Looking at the items reordered or not by department shows the same trends that have been seen throughout the entire expository data analysis. Produce and dairy/eggs have the highest reorder rate with the snacks, beverages and frozen goods departments all ranking similarly to each other. Additionally pantry, canned goods and dry pasta goods reinforce the trend of a reordering of frequently consumed non-perishable goods.

## Correlation Analysis

In [None]:
# Data: Numerical Features for Correlation Analysis
departments = ["dairy eggs", "beverages", "produce", "bakery", "deli",
               "snacks", "frozen", "canned goods", "dry goods pasta", "pantry"]
total_orders = [619999, 234613, 1116850, 127884, 114349, 294213, 201359, 102416, 84651, 138924]
reordered = [512956, 189692, 901358, 102853, 89802, 217758, 144719, 67094, 55299, 79541]
reorder_ratio = [82.73, 80.85, 80.71, 80.43, 78.53, 74.01, 71.87, 65.51, 65.33, 57.26]

# Creating DataFrame
df_correlation = pd.DataFrame({
    "Total Orders": total_orders,
    "Reordered Orders": reordered,
    "Reorder Ratio (%)": reorder_ratio
})

# Computing Correlation Matrix
correlation_matrix = df_correlation.corr()

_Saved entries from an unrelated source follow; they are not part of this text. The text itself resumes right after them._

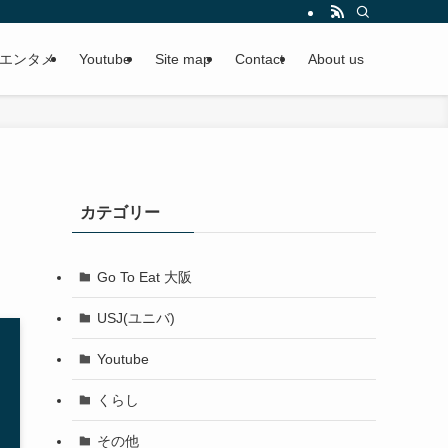
エンタメ
Youtube
Site map
Contact
About us
カテゴリー
Go To Eat 大阪
USJ(ユニバ)
Youtube
くらし
その他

# Plotting Correlation Heatmap
plt.figure(figsize=(8, 6))
sns.heatmap(correlation_matrix, annot=True, cmap="coolwarm", fmt=".2f", linewidths=0.5)
plt.title("Correlation Matrix of Order Features")
plt.show()

### The correlation matix need to be redone with departments added

## EDA summary

1. Reorder Ratio: strongly correlated with reorders.
2. Total Orders: high correlation with reorder likelihood.
3. User Reorder percerntage: Helps preduct if a user is likely to reorder.
4. Product Popularity: popular items have higher reorders.
5. Department and Aisle reorder ratios: certain categories drive higher reorders

# Feature Engineering

For creating ML Feature features, the following labels will be made:
*   User ID: This tracks individual purchase behavior.
*   Product ID: Helps identify frequently reordered products.
*   Department ID: Some departments have higher reorder rates.
*   Aisle ID: Aisle-level trends impact reorder likelihood.
*   Total Orders: Highly correlated with reorder behavior.
*   Reorder Ratio: Strong predictor of repeat purchases.
*   Total items in Orders: Determines if larger orders influence reorders.
*   User Order Frequency: Identifies frequent vs. occasional buyers.
*   User Reorder Percentage: Determines likelihood of repeat purchases.
*   Product popularity: Captures demand for the product.
*   Department reorder ratio: Some departments have stronger reorder trends.
*   Aisle Reorder ratio: Aisle-specific reorder behavior.
*   Product Reorder trend: Helps detect seasonal or trending products.